Start of Text provided
The concept of linting feels somehow inimical to Markdown, a language designed to progressively enhance existing plain-text formatting conventions.


> On the higher philosophical level, I wanted to avoid the cursed tower-of-abstractions trap that I felt quite sharply in C++.

Then you might want to avoid computers in general: C also sits on a tower of ‘imaginary’ abstractions (binary, gates, functions, allocation, virtual memory…). The computer itself is an abstraction, and sits on top of a teetering tower of other abstractions like electronics, physics, and (if you want to get philosophical about it) discrete objects.

> same bytes packaged differently become entirely different incompatible entities (like std::string vs std::vector<char> vs std::valarray<> etc)

The same bytes simply _are_ (in)compatible with different things depending on semantic context, and C++ is just surfacing that to you. A given slice of linear memory (which is an abstraction, of course) could be representing a heap or a string with the same bytes, and you'd better know which when using them — that information is not stored in the bytes themselves. Your choice is either to represent this in a way that the compiler can check for you, or encode that information in freeform human documentation about how to avoid the error cases that the compiler can no longer help you with.


https://en.wikipedia.org/wiki/Fundamental_theorem_of_softwar...

My point, more or less. Of course, a heap is different from append-only array, on higher level. On lower level, these are bit strings. Which is handy, if you can send it over the network with exactly the same function, for example.


But my bitstring representation of a heap may not be your bitstring representation of the same heap. Neither C nor C++ makes enough guarantees about the representation of the heap that you can assume that, so a higher-level ‘heap’ type that abstracts over the respective representations of my heap and your heap is inevitable, and not something to be scared of. Of course you can reasonably ask for a language in which the representation of a heap is uniform across hardware, but it will come with some performance penalties.

Everything on the computer can be _represented as_ a bit string. But it's important not to confuse that fact with everything on the computer _being_ a bit string. The bit string is only a ‘name’ to represent the thing in conversation between people who share an understanding of what that representation should represent.


In the same vein Wasm is also an option that might be more suited to this kind of thing thanks to the higher-level ABI (/components).
End of Text provided
Start of Dataset content
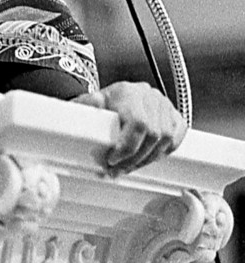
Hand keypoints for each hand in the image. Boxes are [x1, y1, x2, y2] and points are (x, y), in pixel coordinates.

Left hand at [74, 80, 188, 173]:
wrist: (113, 99)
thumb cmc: (101, 105)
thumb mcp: (86, 104)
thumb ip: (86, 104)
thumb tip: (95, 102)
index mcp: (128, 92)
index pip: (139, 123)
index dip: (128, 147)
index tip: (113, 160)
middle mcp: (149, 96)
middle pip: (153, 134)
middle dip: (135, 158)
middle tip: (118, 170)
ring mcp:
End of Dataset content
> What you are asked to do:
Pick up the discussion above about abstractions, C++ and bit strings right after its final sentence and carry it on.

> Answer box:
Even the _design_ of languages is a generational project. There are open problems in the PL space that we know need to be fixed but we have no idea how. Once you've got the ‘core ideas’ of the language in some papers somewhere (and proofs that they're coherent, which is usually the meat of the process) it's a pretty quick step to get a toy implementation, but then the path to an implementation that is usable for day-to-day work (especially if performance is important) can take decades, and the path to adoption after that can easily take between 5 and 20 more years.

Then people figure out the thing about your core ideas that gets in the way when writing the kinds of real-world programs they want to write and you get to go back to the drawing board for the next language idea :)

As an example of the kind of time scales involved, linear logic was introduced in 1987. Linear (well, affine) types made it into Rust 1.0 in 2015, which IMO is the first time substructural types have made it to a ‘mainstream’ (albeit still far from ubiquitous) language. And that's a very straightforward language feature that doesn't really challenge the dominant imperative/functional hybrid paradigm or have any inherent effect on performance (since it's ‘just’ a type system feature).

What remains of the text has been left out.